INSTRUÇÕES DA TAREFA: Reescreva o trecho sobre o documentário entre "Em São Paulo, apesar" e "num filme provocador.", inclusive, trocando "cineclube" por "cinema".

Em São Paulo, apesar da demanda das faculdades de jornalismo, "O abraço corporativo" está há três semanas em exibição em apenas uma sala: a Belas Artes da Rua da Consolação, um cineclube que teve a ousadia de apostar num filme provocador.

O documentário, de 75 minutos, conta a história do consultor de RH Ary Itnem, de sua "teoria do abraço" (desenvolvida pela Confraria Britânica do Abraço Corporativo, ou CBAC) e de como ela pode combater uma séria doença que afeta empresas pelo Brasil e pelo mundo: a "inércia do afastamento", subproduto da falta de comunicação provocada pelo uso excessivo das novas tecnologias nas corporações, problema responsável pelo cada vez menos frequente mas sempre saudável diálogo interpessoal.

Em 2006, Itnem estourou na internet quando desfilou pedindo abraços em plena Avenida Paulista, filmou a façanha e colocou o resultado no YouTube, num filmete visto por mais de 650 mil pessoas. No mesmo ano, por conta disso, virou figurinha fácil na mídia nacional, dando entrevistas sobre relacionamento interpessoal nas empresas e sobre a teoria do abraço para praticamente todos os grandes veículos nacionais.

Foi entrevistado por jornalistas de renome, como Heródoto Barbeiro, da rádio CBN, e Gilberto Dimenstein, da "Folha de S. Paulo". Tudo não passaria de um filme sobre mais uma das milhares de teses escalafobéticas do mundo corporativo, não fosse por um simples fato: o consultor de RH Ary Itnem não existe, e seu nome, ao contrário, quer dizer "mentira".

Itnem, interpretado pelo ator Leonardo Camillo, foi criado por Ricardo Kauffman a partir de uma discussão com outros amigos jornalistas sobre como se fabricam notícias no Brasil. Ou melhor: como os veículos de comunicação, sem tempo ou paciência para checar dados e informações, simplesmente aceitam como fato tudo o que lhes é apresentado com aparência de verdade.

"O filme tem como foco o processo de produção de material jornalístico e mostra como, via de regra, quem está na posição de apurar e publicar notícias não tem tempo ou cuidado para checar a relevância ou profundidade do que é veiculado", diz Kauffman, que produziu o filme após seis anos de trabalho, com o apoio quase sentimental de sua equipe, outros amigos jornalistas e das duas empresas coprodutoras.

"Isso é especialmente verdade no chamado jornalismo de tese, em que a matéria já sai pronta da redação, e cabe a produtores de TV e repórteres apenas preencher a reportagem com um bom personagem, boas imagens ou frases de efeito".

No cartório, a pista final

No site da CBAC na internet, Kauffman teve a estratégia de omitir possíveis clientes do consultor Ary Itnem e pedir para quem estivesse interessado em mais informações sobre a confraria e sua teoria do abraço que visitasse um cartório de registro de notas da capital. Lá, quem tivesse a disposição de consultar a papelada, iria se deparar com um documento em que o próprio Kauffman admite que tudo não passava de uma farsa para testar os limites da produção de notícias para a mídia sem a desejável checagem de sua origem e seriedade.

DADOS BRUTOS:
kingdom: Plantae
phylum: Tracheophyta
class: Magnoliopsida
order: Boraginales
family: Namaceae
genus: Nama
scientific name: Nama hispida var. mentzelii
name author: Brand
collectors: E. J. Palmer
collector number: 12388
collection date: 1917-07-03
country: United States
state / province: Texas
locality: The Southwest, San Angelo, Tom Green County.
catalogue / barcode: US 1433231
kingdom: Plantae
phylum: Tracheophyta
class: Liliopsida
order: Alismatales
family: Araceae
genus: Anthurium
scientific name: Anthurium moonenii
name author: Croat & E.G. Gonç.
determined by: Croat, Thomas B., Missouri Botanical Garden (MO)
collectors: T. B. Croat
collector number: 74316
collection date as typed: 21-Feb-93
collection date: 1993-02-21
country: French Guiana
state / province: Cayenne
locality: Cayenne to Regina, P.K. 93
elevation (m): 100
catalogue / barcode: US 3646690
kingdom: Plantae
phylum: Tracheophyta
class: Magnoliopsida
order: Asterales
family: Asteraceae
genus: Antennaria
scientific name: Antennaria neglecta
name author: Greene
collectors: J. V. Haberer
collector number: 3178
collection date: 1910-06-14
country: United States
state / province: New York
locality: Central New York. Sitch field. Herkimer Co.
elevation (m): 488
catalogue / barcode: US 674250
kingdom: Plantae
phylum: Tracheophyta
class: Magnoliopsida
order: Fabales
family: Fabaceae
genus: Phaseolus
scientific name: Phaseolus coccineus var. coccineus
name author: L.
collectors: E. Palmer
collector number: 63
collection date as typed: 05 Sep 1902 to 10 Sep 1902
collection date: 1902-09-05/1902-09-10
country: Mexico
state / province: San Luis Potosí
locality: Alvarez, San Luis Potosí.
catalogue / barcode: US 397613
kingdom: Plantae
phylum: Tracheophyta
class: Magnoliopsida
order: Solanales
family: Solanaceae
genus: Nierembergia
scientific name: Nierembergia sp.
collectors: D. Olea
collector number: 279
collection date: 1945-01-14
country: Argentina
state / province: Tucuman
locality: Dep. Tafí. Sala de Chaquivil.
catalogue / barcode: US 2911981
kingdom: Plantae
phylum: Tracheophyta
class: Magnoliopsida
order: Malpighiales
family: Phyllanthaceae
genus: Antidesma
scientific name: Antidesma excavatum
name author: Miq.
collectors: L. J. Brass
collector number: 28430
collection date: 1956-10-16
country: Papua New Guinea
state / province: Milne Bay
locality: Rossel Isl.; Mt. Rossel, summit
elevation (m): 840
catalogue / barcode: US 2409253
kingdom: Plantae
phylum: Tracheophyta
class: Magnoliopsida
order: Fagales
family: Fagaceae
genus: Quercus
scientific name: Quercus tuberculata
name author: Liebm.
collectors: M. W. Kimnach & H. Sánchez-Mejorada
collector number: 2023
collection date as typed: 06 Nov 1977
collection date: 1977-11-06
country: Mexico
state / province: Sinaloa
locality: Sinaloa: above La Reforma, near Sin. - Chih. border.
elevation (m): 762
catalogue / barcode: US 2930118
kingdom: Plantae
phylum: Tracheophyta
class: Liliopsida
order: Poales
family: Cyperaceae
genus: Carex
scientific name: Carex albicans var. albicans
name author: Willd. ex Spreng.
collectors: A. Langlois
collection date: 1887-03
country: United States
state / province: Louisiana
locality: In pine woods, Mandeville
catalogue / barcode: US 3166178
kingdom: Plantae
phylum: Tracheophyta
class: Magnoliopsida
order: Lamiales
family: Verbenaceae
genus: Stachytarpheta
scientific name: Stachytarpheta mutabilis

RESPOSTA DO EXERCÍCIO:
Em São Paulo, apesar da demanda das faculdades de jornalismo, "O abraço corporativo" está há três semanas em exibição em apenas uma sala: a Belas Artes da Rua da Consolação, um cinema que teve a ousadia de apostar num filme provocador.